No way.. it didn't start but it sure wanted to. I put the original plug in and it started. It ran long enough to tune the carburetor and died. At that point it would not start again. Could it be as simple as my new ngk plug was bad out of the package?

Not likely.

This is too see if you lost spark or if it's fuel related. (or both)

First take the spark plug out and and with the switch in the ON position observe the spark.(as described above)
Take the muffler off and watch for wetness or dryness of the exhaust port while cranking.
 
You guys where on the money. I filed the points with a points file, reset the gap and it runs great. I wish I had taken some pictures of the rebuild process to share but sounds like you guys have seen it all before.... Thanks again everyone. I think I will continue the Mac 1-70 rebuild now.
 
I've got all kinds of points files, some are diamond impregnated especially made for points.

For my own equipment:
I very seldom use the points files unless it's just to get by until I can find new replacement points.
Usually the reason points fail is they are worn out.
Even re-gapping old worn points is usually not reliable. and a waste of time and effort.

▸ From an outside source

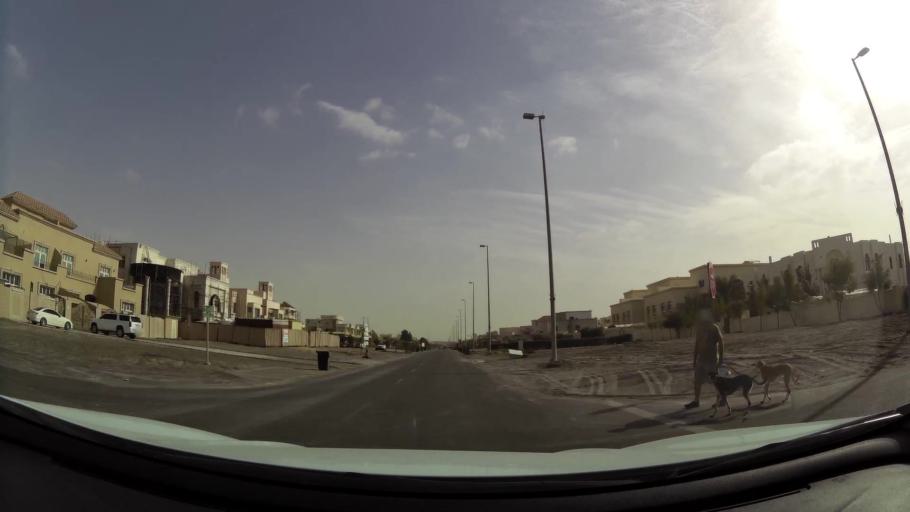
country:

Some claim they can file points and restore them to like new reliable condition, but I've never witnessed such.
I've also seen a set of ignition points last 40 years or longer, but disturb a set of ignition or electrical points after they have been in use for awhile and they fail to be trustworthy.

(old filed points seem to fail me right when you need them to be good)
My Dad was a good common sense mechanic as time goes on you forget who taught you some of the things you "JUST KNOW" . Doesn't seem like 50 and (some) years since I first heard this conversation but it has probably been 35 years since I heard it last. You said this well and I appreciate your comment. I worked on 480 volt starters through the years and the filing of the contacts is viewed the same way.